CPI inflation is elevated and the impact of global supply constraints is feeding through to a broader range of goods prices. The effects of these constraints on prices will likely take some time to work their way through, given existing supply backlogs. Gasoline prices, which had been a major factor pushing up CPI inflation, have recently declined. Meanwhile, core measures of inflation are little changed since September. The Bank continues to expect CPI inflation to remain elevated in the first half of 2022 and ease back towards 2% in the second half of the year. The Bank is closely watching inflation expectations and labor costs to ensure that the forces pushing up prices do not become embedded in ongoing inflation.

The Governing Council judges that in view of ongoing excess capacity, the economy continues to require considerable monetary policy support. We remain committed to holding the policy interest rate at the effective lower bound until economic slack is absorbed so that the 2 percent inflation target is sustainably achieved. In the Bank’s October projection, this happens sometime in the middle quarters of 2022. We will provide the appropriate degree of monetary policy stimulus to support the recovery and achieve the inflation target.

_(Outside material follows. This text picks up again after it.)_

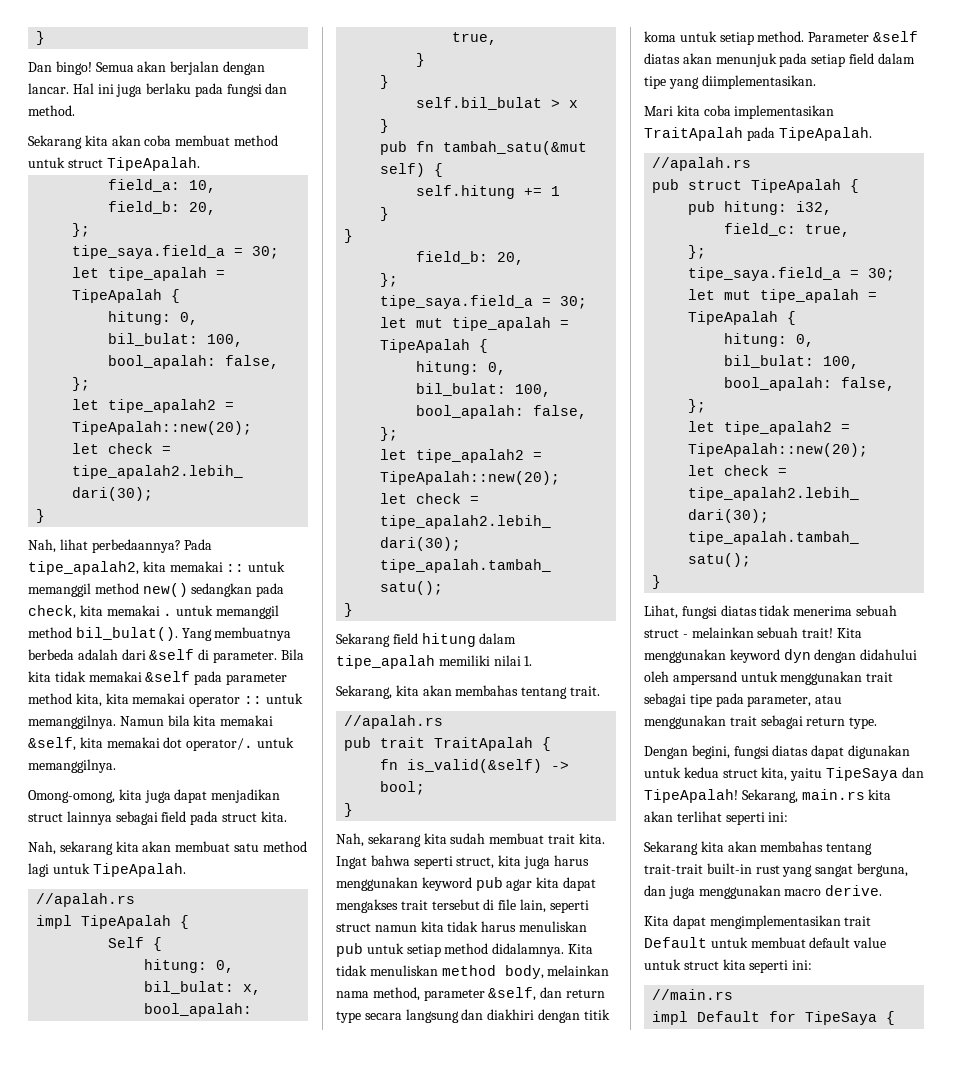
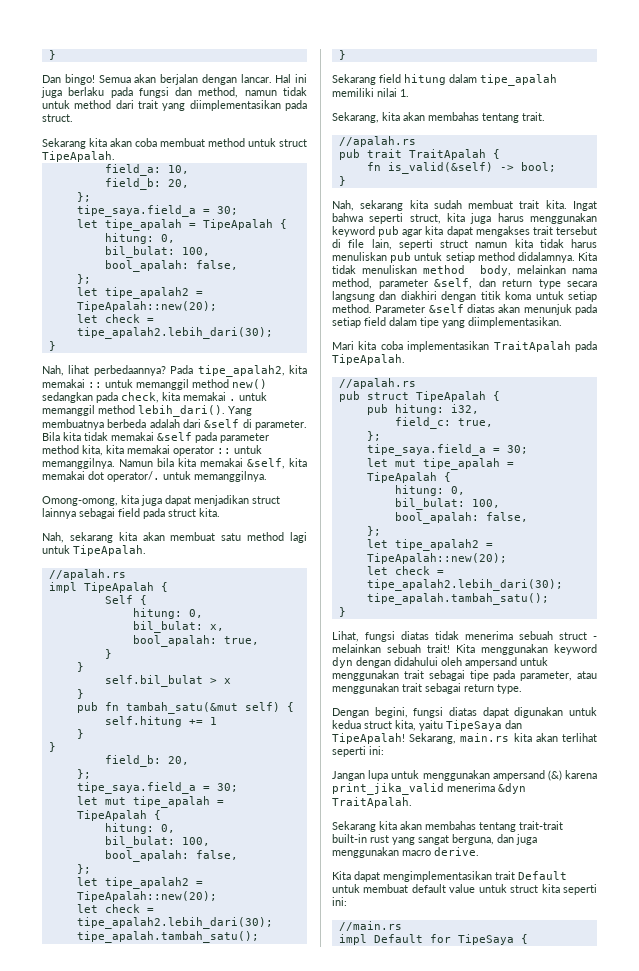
[28,105,75,116] method. -> [198,87,307,98] [42,100,307,111] [42,114,73,122] method, namun tidak untuk method dari trait yang diimplementasikan pada struct.
[75,627,178,641] bil_bulat(). -> [138,405,225,417] lebih_dari().
(789, 817) none -> [332,770,597,781] [332,783,526,795] [332,797,412,808] // Jangan lupa untuk menggunakan ampersand (&) karena print_jika_valid menerima &dyn TraitApalah.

Bank of Canada Rate Statement Explained

The Bank of Canada Rate Statement is the primary tool the Bank of Canada uses to communicate with investors about monetary policy. It contains the outcome of their decision on interest rates and commentary about the economic conditions that influenced their decision.

The announcement conveys to the financial markets and investors what, if any, changes in policy might be. The main focus is the target set for the overnight rate (BoC Rate Decision). The policy is framed around keeping the annual rate of inflation as measured by the consumer price index (CPI) within a 1 percent to 3 percent range and close to the 2 percent midpoint over the longer run. To this end, the BoC also monitors an adjusted measure of the CPI that excludes a range of volatile categories in order to get a better handle on underlying trends.

BoC Rate Decision

Bank of Canada determines interest rate policy at eight meetings during the year and they are an influential event for the markets. Prior to each meeting, market participants speculate about the possibility of an interest rate change. A post-meeting statement is issued after each meeting. Unlike the Federal Reserve, there are no post-meeting minutes. The Bank has an inflation target range of 1 percent to 3 percent with a specific focus on the 2 percent midpoint.

Although the Bank monitors many economic indicators, as indeed all central banks do, the Bank converted its inflation barometer for operational purposes to a consumer price index measure that subtracts eight volatile components to better reflect core inflation. It also takes the foreign exchange rate for the Canadian dollar into its monetary policy decisions.

Monetary policy goals are to aid and abet solid economic growth along with rising living standards. To achieve these goals, inflation is kept low, stable, and predictable. The inflation-control target is at the heart of Canadian monetary policy that the Bank and the Government have established. The level of interest rates and the exchange rate determine the monetary environment in which the Canadian economy operates.

The level of interest rates affects the economy. Higher interest rates tend to slow economic activity; lower interest rates stimulate economic activity. Either way, interest rates influence the sales environment. In the consumer sector, few homes or cars will be purchased when interest rates rise. Furthermore, interest rate costs are a significant factor for many businesses, particularly for companies with high debt loads or who have to finance high inventory levels. This interest cost has a direct impact on corporate profits. The bottom line is that higher interest rates are bearish for the financial markets, while lower interest rates are bullish.